Segment Start: RECORDS FOR THE TASK

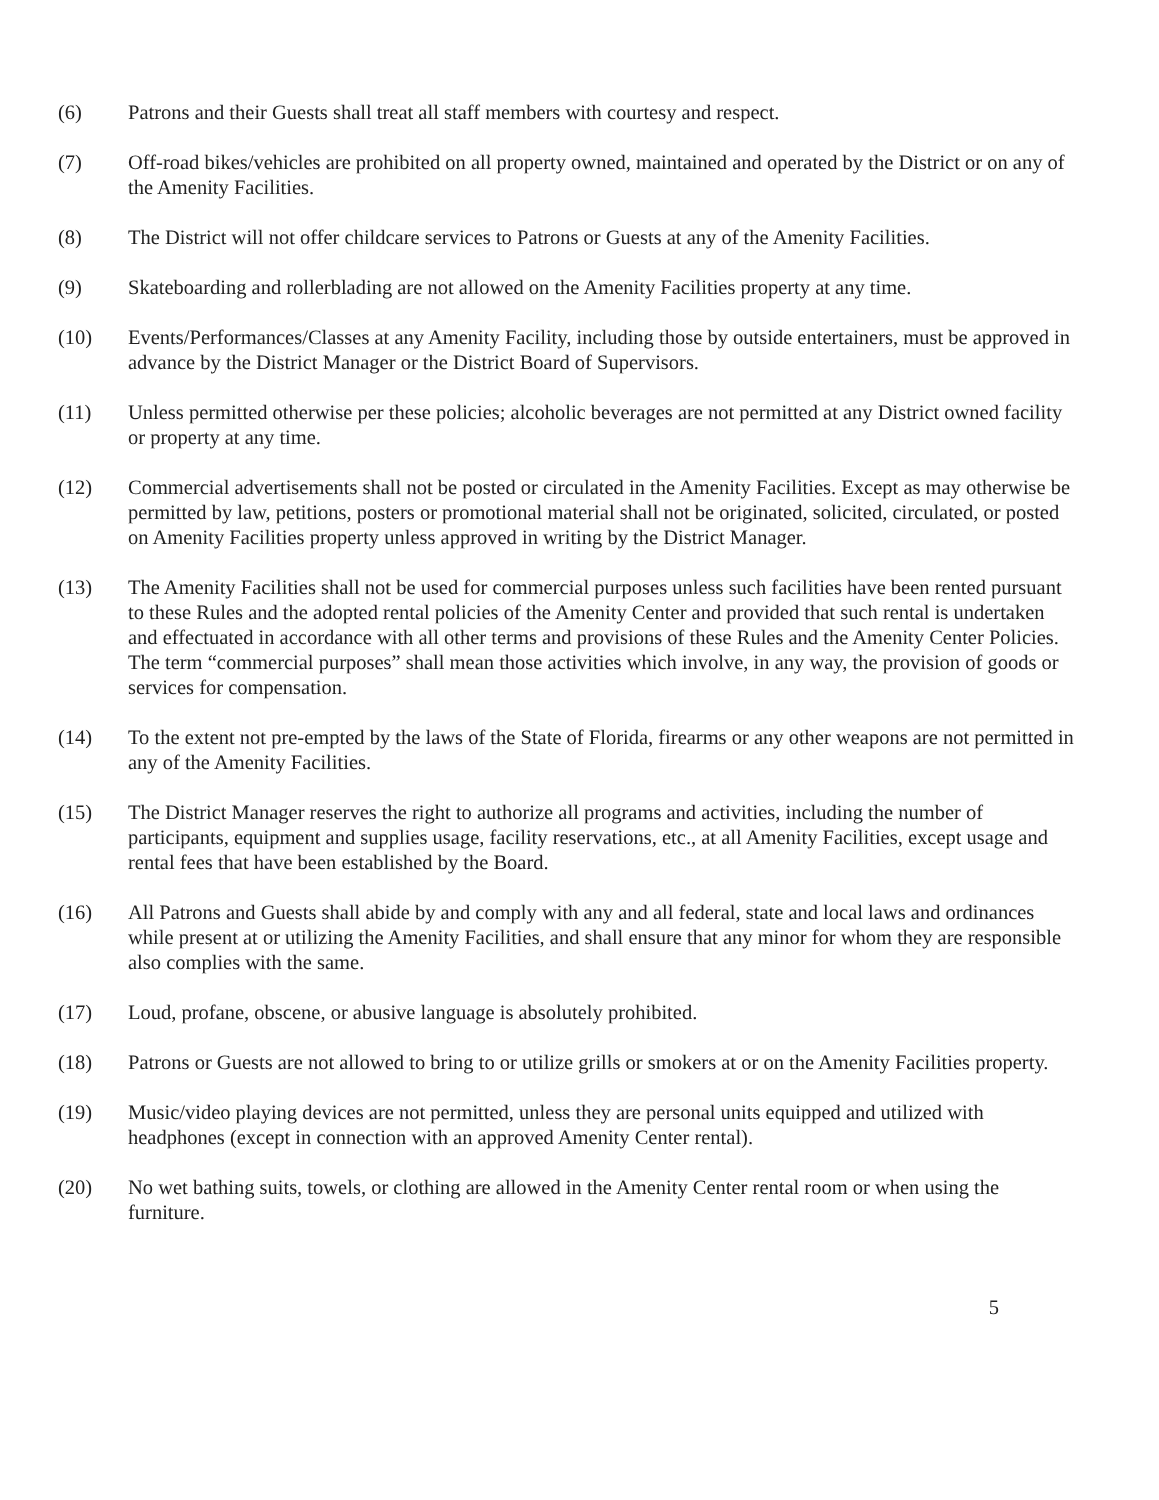(6) Patrons and their Guests shall treat all staff members with courtesy and respect.
(7) Off-road bikes/vehicles are prohibited on all property owned, maintained and operated by the District or on any of the Amenity Facilities.
(8) The District will not offer childcare services to Patrons or Guests at any of the Amenity Facilities.
(9) Skateboarding and rollerblading are not allowed on the Amenity Facilities property at any time.
(10) Events/Performances/Classes at any Amenity Facility, including those by outside entertainers, must be approved in advance by the District Manager or the District Board of Supervisors.
(11) Unless permitted otherwise per these policies; alcoholic beverages are not permitted at any District owned facility or property at any time.
(12) Commercial advertisements shall not be posted or circulated in the Amenity Facilities. Except as may otherwise be permitted by law, petitions, posters or promotional material shall not be originated, solicited, circulated, or posted on Amenity Facilities property unless approved in writing by the District Manager.
(13) The Amenity Facilities shall not be used for commercial purposes unless such facilities have been rented pursuant to these Rules and the adopted rental policies of the Amenity Center and provided that such rental is undertaken and effectuated in accordance with all other terms and provisions of these Rules and the Amenity Center Policies. The term “commercial purposes” shall mean those activities which involve, in any way, the provision of goods or services for compensation.
(14) To the extent not pre-empted by the laws of the State of Florida, firearms or any other weapons are not permitted in any of the Amenity Facilities.
(15) The District Manager reserves the right to authorize all programs and activities, including the number of participants, equipment and supplies usage, facility reservations, etc., at all Amenity Facilities, except usage and rental fees that have been established by the Board.
(16) All Patrons and Guests shall abide by and comply with any and all federal, state and local laws and ordinances while present at or utilizing the Amenity Facilities, and shall ensure that any minor for whom they are responsible also complies with the same.
(17) Loud, profane, obscene, or abusive language is absolutely prohibited.
(18) Patrons or Guests are not allowed to bring to or utilize grills or smokers at or on the Amenity Facilities property.
(19) Music/video playing devices are not permitted, unless they are personal units equipped and utilized with headphones (except in connection with an approved Amenity Center rental).
(20) No wet bathing suits, towels, or clothing are allowed in the Amenity Center rental room or when using the furniture.
5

Segment End: RECORDS FOR THE TASK

- [DIRECTIONS] With the line containing "(20) No wet" as the first and the last line of the data as the final one, copy every line between them exactly, those two included.

- [ANSWER SECTION]
(20) No wet bathing suits, towels, or clothing are allowed in the Amenity Center rental room or when using the furniture.
5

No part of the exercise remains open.